The importance of these two cannot be understated. As long as there is mutual trust and respect between friends, that friendship will flourish nicely. A person who’s too clingy is someone who doesn’t appreciate or has forgotten the value of trust and respect. If this is the truth for you, reassess yourself and find these two traits once again.
Fear the consequences
As mentioned earlier, the consequences that can and will arise out of you being too clingy with your friends are horrible. You definitely don’t want to face those consequences, should they come. As they say, prevention is better than cure. It’s better to prevent facing them at all than to attempt to fix things up after the damage has been done.
If you realize how dire and terrible the consequences of being too clingy are, then the drive to stop it should become much harder. Constantly remind yourself of what will happen if you don’t stop and you eventually will.

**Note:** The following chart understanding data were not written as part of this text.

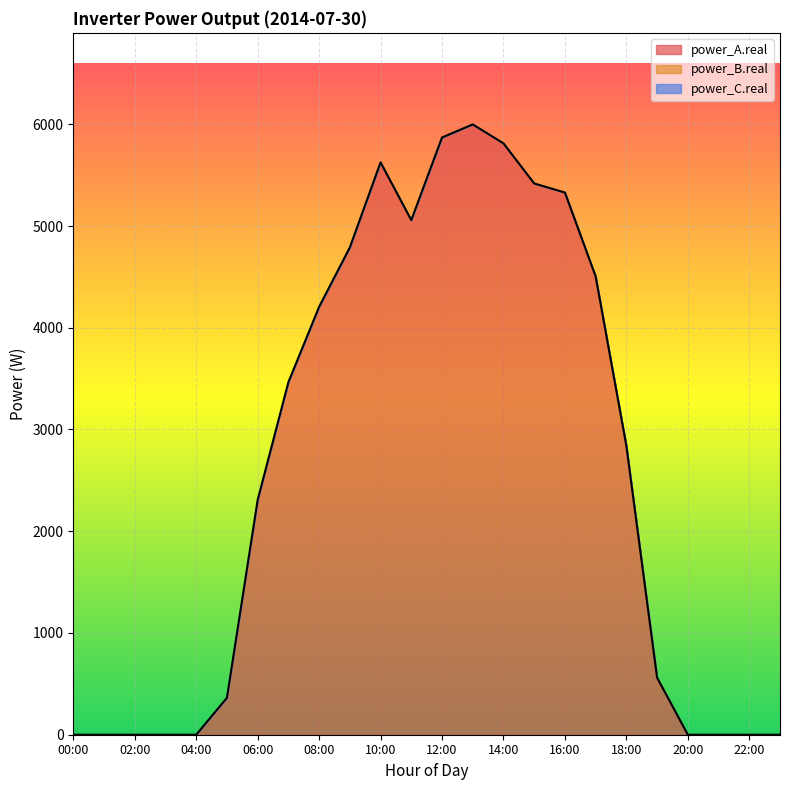

Between 03:00 and 13:00, which series saw the biggest shift?

power_A.real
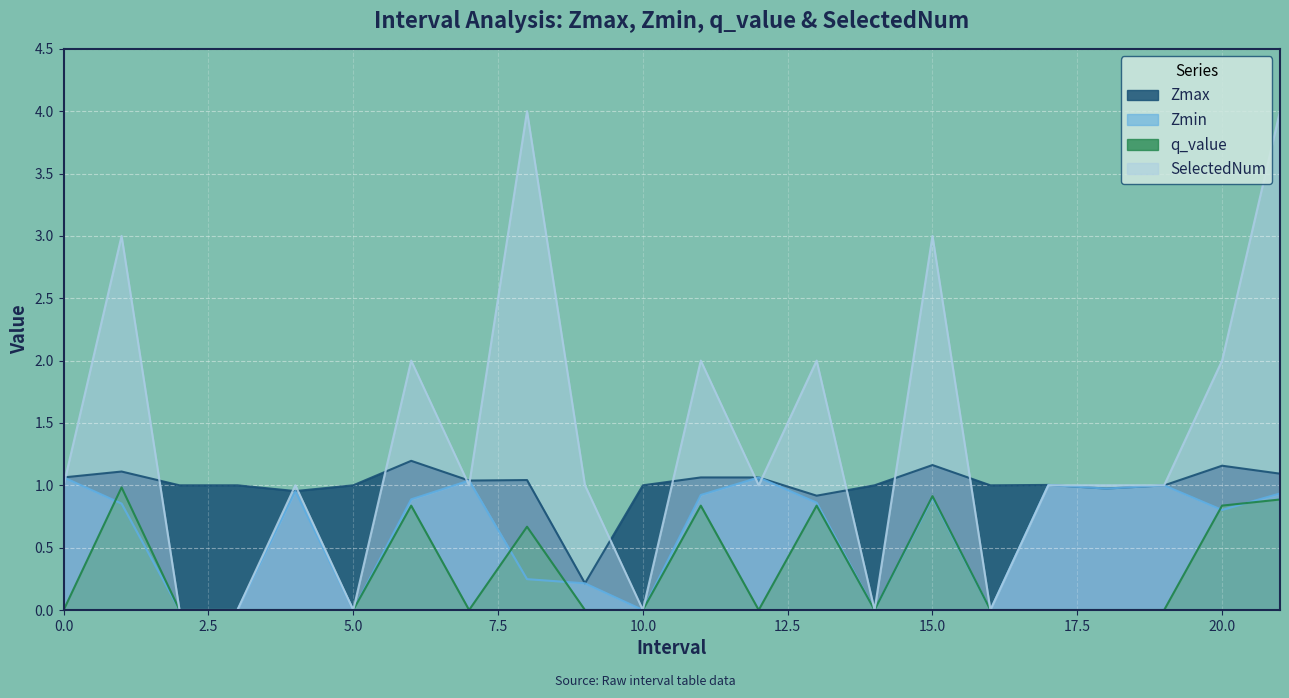

What is the difference between the second highest and minimum values in the SelectedNum series?

4.0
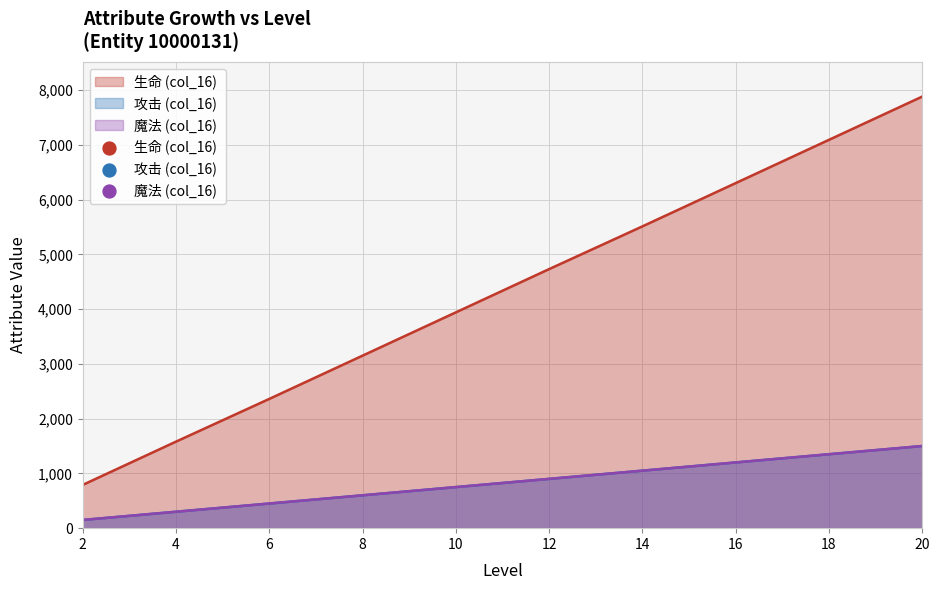

What is the total value across all series at 14?

7610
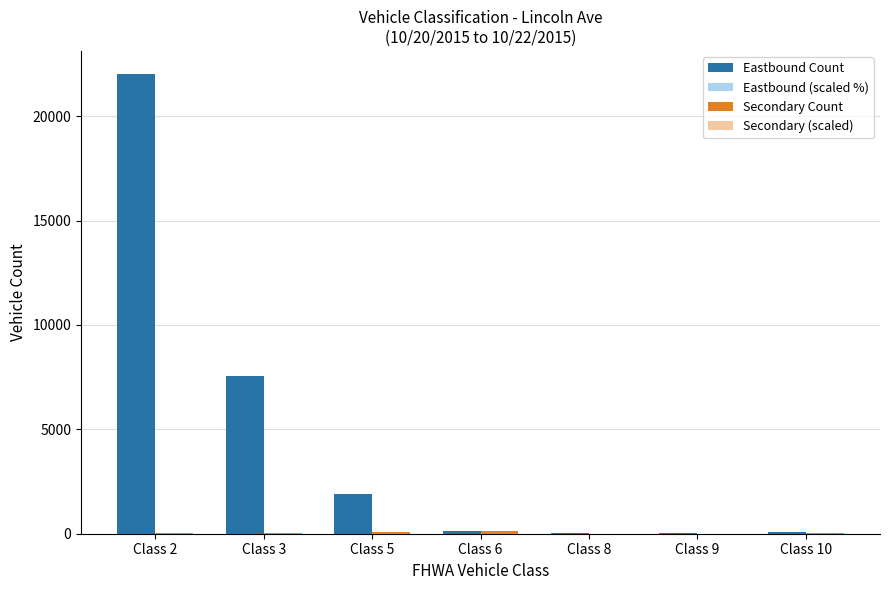

The value of Eastbound Count at Class 5 is 2876.0. True or false?

False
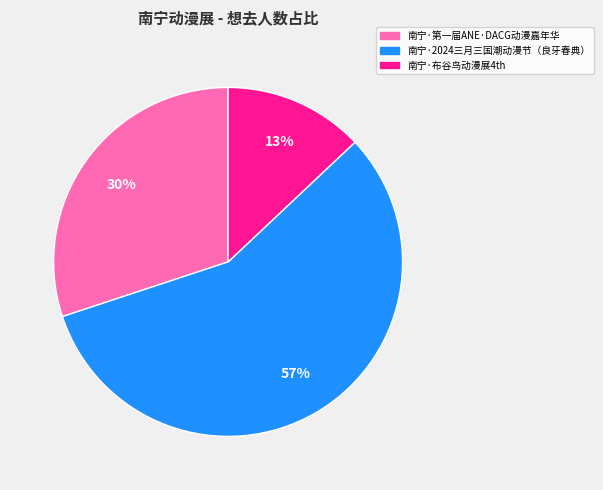

The 南宁·第一届ANE·DACG动漫嘉年华 slice represents 30% of the pie. True or false?

True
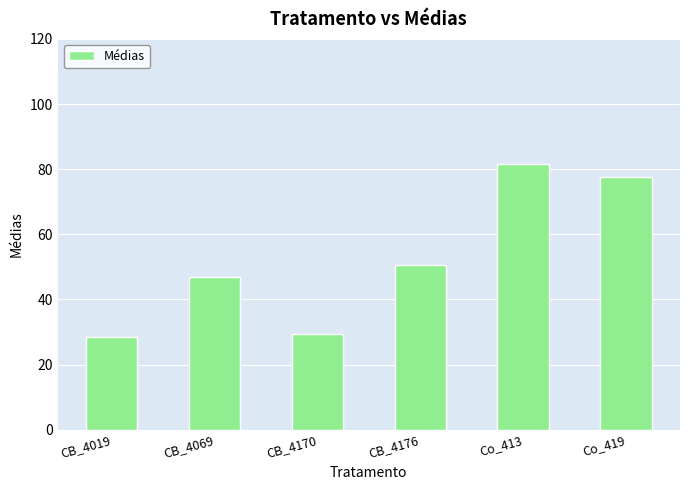

Rank the categories by value from highest to lowest.

Co_413, Co_419, CB_4176, CB_4069, CB_4170, CB_4019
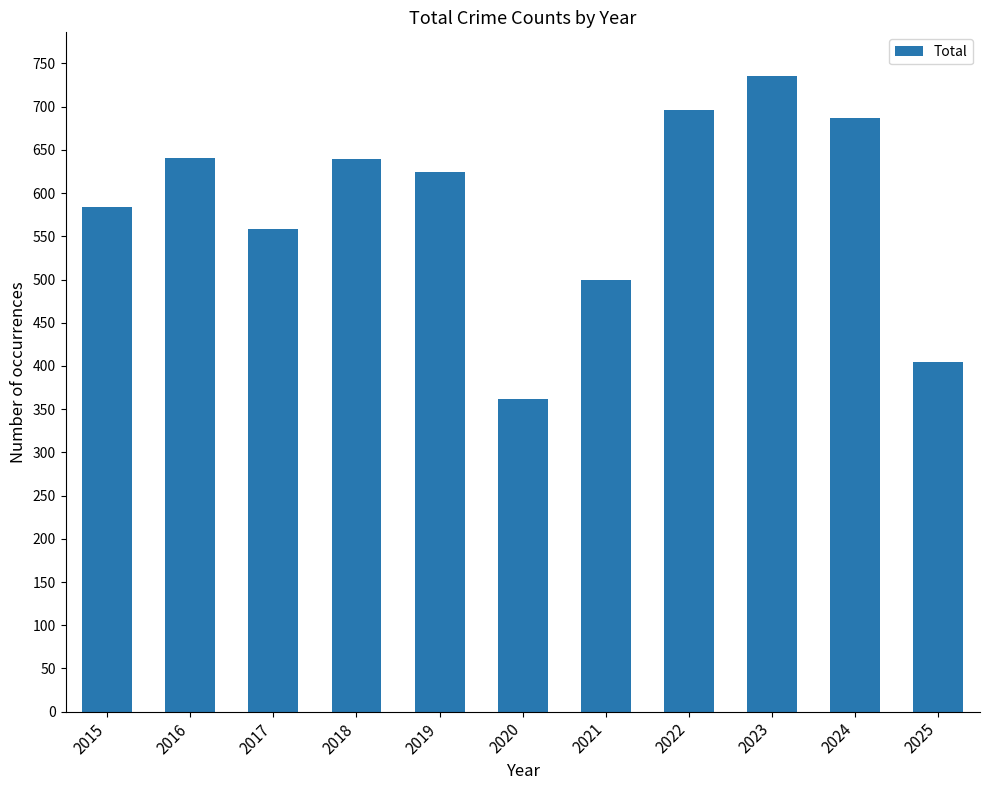

How many distinct data groups are displayed?

1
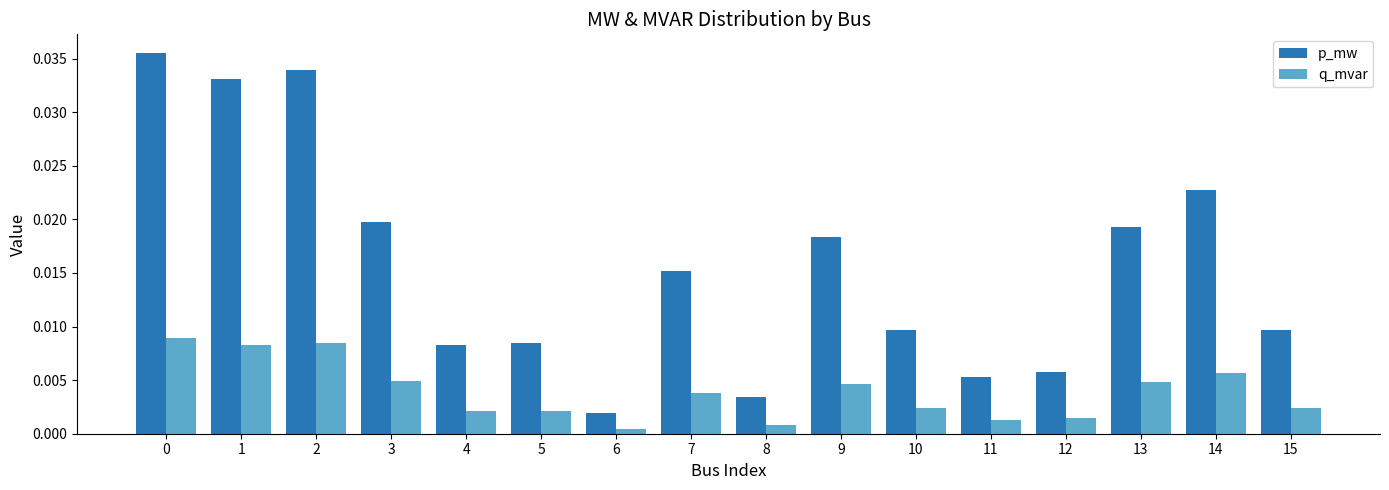

At how many categories does at least one series exceed 0?

16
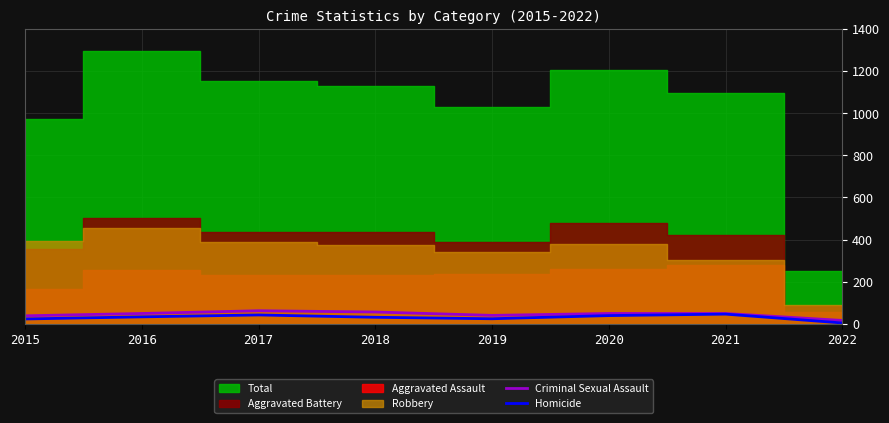

Between 2015 and 2022, which is larger?

2015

Appreciate doing things alone
Since you’ll need to stop being so clingy with your friends, you will spend more time alone than you’re used to. Start being comfortable with it. In fact, you should see the good things in it.
Appreciate your time alone. Learn to find comfort and happiness in it. If you can be comfortable and happy alone, the need to be clingy will dissolve naturally. Do the things you used to want to do with friends alone. Watch a movie, eat dinner, go out for a coffee break, etc.
Expand your social circle
It can also be helpful to expand your social circle as you’re learning to stop being so clingy with your friends. The more friends you’ll have, the more divided your time will be. You’ll also appreciate how different each person is from one another and you’ll learn a great deal from each of them.
This will also allow you to spend your energy on multiple things, instead of giving your 100% to the friends you already have. On top of that, getting to know more people and expanding your social circle will do wonders for your self-esteem.
Speak to a professional
If you feel and believe you’re too far gone and you’re having a hard time not clinging to others all the time, then the issue may be deeper and much more psychological than you realize. Should this be the case, waste no time in approaching a professional for help.
Keep an eye on your self-esteem
If your self-esteem is too low, then you may just end up reverting back to being too clingy so you can find assurance and validation from your friends, which is not a healthy way of going about it. With that in mind, make sure you keep your self-esteem in check. Improve your social life and learn how to be more confident and independent.
Learning how to be more confident and improving your self-esteem is a whole other process you will need to get into. Thankfully, you’re already on the correct site for that.
Knowing how to stop being so clingy with friends is one thing, actually acting on it is another. After reading this article, make sure you actually make the effort to stop being so clingy. Remind yourself that this isn’t just for the sake of your friends, but it is also for your sake. Trust me, you will be much happier once you’ll learn how to be your own person and not have to rely on others for validation and approval all the time.
It won’t be easy. This will surely take time and there will be moments where you’ll be tempted to revert back to your old self, but don’t give in. Keep your eyes on the goal at the end of the road. Things will get better in time.